**Written task**
Give these records again with "Transcribe" replaced by "Write out" everywhere, changing nothing else.
== == ==
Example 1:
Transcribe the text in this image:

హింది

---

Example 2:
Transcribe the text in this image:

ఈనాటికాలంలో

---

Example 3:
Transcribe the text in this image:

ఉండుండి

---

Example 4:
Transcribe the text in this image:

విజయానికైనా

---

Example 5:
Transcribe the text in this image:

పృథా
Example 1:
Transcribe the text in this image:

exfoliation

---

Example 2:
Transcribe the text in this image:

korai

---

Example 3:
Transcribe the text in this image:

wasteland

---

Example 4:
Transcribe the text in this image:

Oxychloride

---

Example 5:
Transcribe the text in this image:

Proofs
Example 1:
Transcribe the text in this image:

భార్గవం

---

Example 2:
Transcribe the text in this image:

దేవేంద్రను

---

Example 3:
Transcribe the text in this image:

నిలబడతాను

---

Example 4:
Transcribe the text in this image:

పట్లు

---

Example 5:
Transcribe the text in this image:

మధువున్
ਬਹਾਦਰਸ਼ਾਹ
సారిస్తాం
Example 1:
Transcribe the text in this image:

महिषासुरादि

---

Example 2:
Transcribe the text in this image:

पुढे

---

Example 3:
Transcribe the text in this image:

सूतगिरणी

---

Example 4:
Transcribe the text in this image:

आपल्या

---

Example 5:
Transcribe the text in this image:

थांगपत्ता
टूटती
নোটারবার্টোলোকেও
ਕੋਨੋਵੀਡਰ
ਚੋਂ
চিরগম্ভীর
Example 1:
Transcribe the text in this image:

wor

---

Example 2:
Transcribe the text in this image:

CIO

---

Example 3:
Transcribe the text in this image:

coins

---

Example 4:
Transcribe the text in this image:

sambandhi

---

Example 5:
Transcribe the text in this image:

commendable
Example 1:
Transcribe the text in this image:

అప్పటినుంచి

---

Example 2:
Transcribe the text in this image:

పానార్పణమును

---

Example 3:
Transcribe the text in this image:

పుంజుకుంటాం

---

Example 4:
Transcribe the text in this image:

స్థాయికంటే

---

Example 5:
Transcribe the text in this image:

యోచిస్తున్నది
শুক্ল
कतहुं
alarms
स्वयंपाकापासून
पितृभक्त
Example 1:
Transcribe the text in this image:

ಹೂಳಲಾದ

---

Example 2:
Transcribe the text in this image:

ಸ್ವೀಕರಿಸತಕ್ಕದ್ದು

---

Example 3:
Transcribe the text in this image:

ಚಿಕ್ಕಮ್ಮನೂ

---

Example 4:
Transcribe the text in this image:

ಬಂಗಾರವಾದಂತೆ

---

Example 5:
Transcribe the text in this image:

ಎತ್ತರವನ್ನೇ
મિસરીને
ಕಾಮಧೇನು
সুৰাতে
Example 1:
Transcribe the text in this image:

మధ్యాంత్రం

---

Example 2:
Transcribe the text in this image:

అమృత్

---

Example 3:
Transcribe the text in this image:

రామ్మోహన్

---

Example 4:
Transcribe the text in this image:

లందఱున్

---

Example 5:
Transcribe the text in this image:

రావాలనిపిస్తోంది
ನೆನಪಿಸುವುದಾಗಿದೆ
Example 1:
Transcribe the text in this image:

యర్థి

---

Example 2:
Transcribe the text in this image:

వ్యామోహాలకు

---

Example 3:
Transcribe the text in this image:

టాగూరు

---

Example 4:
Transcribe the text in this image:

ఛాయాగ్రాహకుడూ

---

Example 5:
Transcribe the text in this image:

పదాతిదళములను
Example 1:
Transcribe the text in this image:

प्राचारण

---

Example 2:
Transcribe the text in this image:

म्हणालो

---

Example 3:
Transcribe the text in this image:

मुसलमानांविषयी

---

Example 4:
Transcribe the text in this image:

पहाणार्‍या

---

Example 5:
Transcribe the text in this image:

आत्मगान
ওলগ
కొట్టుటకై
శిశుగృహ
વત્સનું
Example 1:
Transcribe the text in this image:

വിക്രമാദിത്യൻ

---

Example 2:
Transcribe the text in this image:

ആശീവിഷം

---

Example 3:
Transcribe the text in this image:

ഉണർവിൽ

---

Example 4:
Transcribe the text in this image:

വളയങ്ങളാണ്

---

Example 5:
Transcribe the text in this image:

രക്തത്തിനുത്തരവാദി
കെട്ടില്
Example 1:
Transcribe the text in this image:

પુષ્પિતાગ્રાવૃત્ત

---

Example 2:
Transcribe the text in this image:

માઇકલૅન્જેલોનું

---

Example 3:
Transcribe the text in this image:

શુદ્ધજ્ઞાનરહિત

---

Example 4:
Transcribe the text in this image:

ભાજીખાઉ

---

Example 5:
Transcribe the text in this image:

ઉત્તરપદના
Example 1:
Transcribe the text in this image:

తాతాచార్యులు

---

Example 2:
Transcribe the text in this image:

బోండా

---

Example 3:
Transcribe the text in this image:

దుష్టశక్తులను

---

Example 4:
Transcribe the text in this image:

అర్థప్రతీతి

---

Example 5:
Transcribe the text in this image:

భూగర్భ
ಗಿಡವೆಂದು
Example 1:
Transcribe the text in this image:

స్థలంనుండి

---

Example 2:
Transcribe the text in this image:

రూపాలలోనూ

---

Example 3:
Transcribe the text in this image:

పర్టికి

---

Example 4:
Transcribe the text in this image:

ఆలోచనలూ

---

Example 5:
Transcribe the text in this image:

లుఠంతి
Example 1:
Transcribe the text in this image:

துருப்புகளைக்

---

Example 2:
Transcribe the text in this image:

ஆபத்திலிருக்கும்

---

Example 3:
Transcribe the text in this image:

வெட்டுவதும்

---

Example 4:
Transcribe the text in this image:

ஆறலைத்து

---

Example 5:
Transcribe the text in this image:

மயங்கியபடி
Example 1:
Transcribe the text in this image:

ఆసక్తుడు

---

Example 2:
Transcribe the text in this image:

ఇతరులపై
== == ==
**Solution below**
Example 1:
Write out the text in this image:

హింది

---

Example 2:
Write out the text in this image:

ఈనాటికాలంలో

---

Example 3:
Write out the text in this image:

ఉండుండి

---

Example 4:
Write out the text in this image:

విజయానికైనా

---

Example 5:
Write out the text in this image:

పృథా
Example 1:
Write out the text in this image:

exfoliation

---

Example 2:
Write out the text in this image:

korai

---

Example 3:
Write out the text in this image:

wasteland

---

Example 4:
Write out the text in this image:

Oxychloride

---

Example 5:
Write out the text in this image:

Proofs
Example 1:
Write out the text in this image:

భార్గవం

---

Example 2:
Write out the text in this image:

దేవేంద్రను

---

Example 3:
Write out the text in this image:

నిలబడతాను

---

Example 4:
Write out the text in this image:

పట్లు

---

Example 5:
Write out the text in this image:

మధువున్
ਬਹਾਦਰਸ਼ਾਹ
సారిస్తాం
Example 1:
Write out the text in this image:

महिषासुरादि

---

Example 2:
Write out the text in this image:

पुढे

---

Example 3:
Write out the text in this image:

सूतगिरणी

---

Example 4:
Write out the text in this image:

आपल्या

---

Example 5:
Write out the text in this image:

थांगपत्ता
टूटती
নোটারবার্টোলোকেও
ਕੋਨੋਵੀਡਰ
ਚੋਂ
চিরগম্ভীর
Example 1:
Write out the text in this image:

wor

---

Example 2:
Write out the text in this image:

CIO

---

Example 3:
Write out the text in this image:

coins

---

Example 4:
Write out the text in this image:

sambandhi

---

Example 5:
Write out the text in this image:

commendable
Example 1:
Write out the text in this image:

అప్పటినుంచి

---

Example 2:
Write out the text in this image:

పానార్పణమును

---

Example 3:
Write out the text in this image:

పుంజుకుంటాం

---

Example 4:
Write out the text in this image:

స్థాయికంటే

---

Example 5:
Write out the text in this image:

యోచిస్తున్నది
শুক্ল
कतहुं
alarms
स्वयंपाकापासून
पितृभक्त
Example 1:
Write out the text in this image:

ಹೂಳಲಾದ

---

Example 2:
Write out the text in this image:

ಸ್ವೀಕರಿಸತಕ್ಕದ್ದು

---

Example 3:
Write out the text in this image:

ಚಿಕ್ಕಮ್ಮನೂ

---

Example 4:
Write out the text in this image:

ಬಂಗಾರವಾದಂತೆ

---

Example 5:
Write out the text in this image:

ಎತ್ತರವನ್ನೇ
મિસરીને
ಕಾಮಧೇನು
সুৰাতে
Example 1:
Write out the text in this image:

మధ్యాంత్రం

---

Example 2:
Write out the text in this image:

అమృత్

---

Example 3:
Write out the text in this image:

రామ్మోహన్

---

Example 4:
Write out the text in this image:

లందఱున్

---

Example 5:
Write out the text in this image:

రావాలనిపిస్తోంది
ನೆನಪಿಸುವುದಾಗಿದೆ
Example 1:
Write out the text in this image:

యర్థి

---

Example 2:
Write out the text in this image:

వ్యామోహాలకు

---

Example 3:
Write out the text in this image:

టాగూరు

---

Example 4:
Write out the text in this image:

ఛాయాగ్రాహకుడూ

---

Example 5:
Write out the text in this image:

పదాతిదళములను
Example 1:
Write out the text in this image:

प्राचारण

---

Example 2:
Write out the text in this image:

म्हणालो

---

Example 3:
Write out the text in this image:

मुसलमानांविषयी

---

Example 4:
Write out the text in this image:

पहाणार्‍या

---

Example 5:
Write out the text in this image:

आत्मगान
ওলগ
కొట్టుటకై
శిశుగృహ
વત્સનું
Example 1:
Write out the text in this image:

വിക്രമാദിത്യൻ

---

Example 2:
Write out the text in this image:

ആശീവിഷം

---

Example 3:
Write out the text in this image:

ഉണർവിൽ

---

Example 4:
Write out the text in this image:

വളയങ്ങളാണ്

---

Example 5:
Write out the text in this image:

രക്തത്തിനുത്തരവാദി
കെട്ടില്
Example 1:
Write out the text in this image:

પુષ્પિતાગ્રાવૃત્ત

---

Example 2:
Write out the text in this image:

માઇકલૅન્જેલોનું

---

Example 3:
Write out the text in this image:

શુદ્ધજ્ઞાનરહિત

---

Example 4:
Write out the text in this image:

ભાજીખાઉ

---

Example 5:
Write out the text in this image:

ઉત્તરપદના
Example 1:
Write out the text in this image:

తాతాచార్యులు

---

Example 2:
Write out the text in this image:

బోండా

---

Example 3:
Write out the text in this image:

దుష్టశక్తులను

---

Example 4:
Write out the text in this image:

అర్థప్రతీతి

---

Example 5:
Write out the text in this image:

భూగర్భ
ಗಿಡವೆಂದು
Example 1:
Write out the text in this image:

స్థలంనుండి

---

Example 2:
Write out the text in this image:

రూపాలలోనూ

---

Example 3:
Write out the text in this image:

పర్టికి

---

Example 4:
Write out the text in this image:

ఆలోచనలూ

---

Example 5:
Write out the text in this image:

లుఠంతి
Example 1:
Write out the text in this image:

துருப்புகளைக்

---

Example 2:
Write out the text in this image:

ஆபத்திலிருக்கும்

---

Example 3:
Write out the text in this image:

வெட்டுவதும்

---

Example 4:
Write out the text in this image:

ஆறலைத்து

---

Example 5:
Write out the text in this image:

மயங்கியபடி
Example 1:
Write out the text in this image:

ఆసక్తుడు

---

Example 2:
Write out the text in this image:

ఇతరులపై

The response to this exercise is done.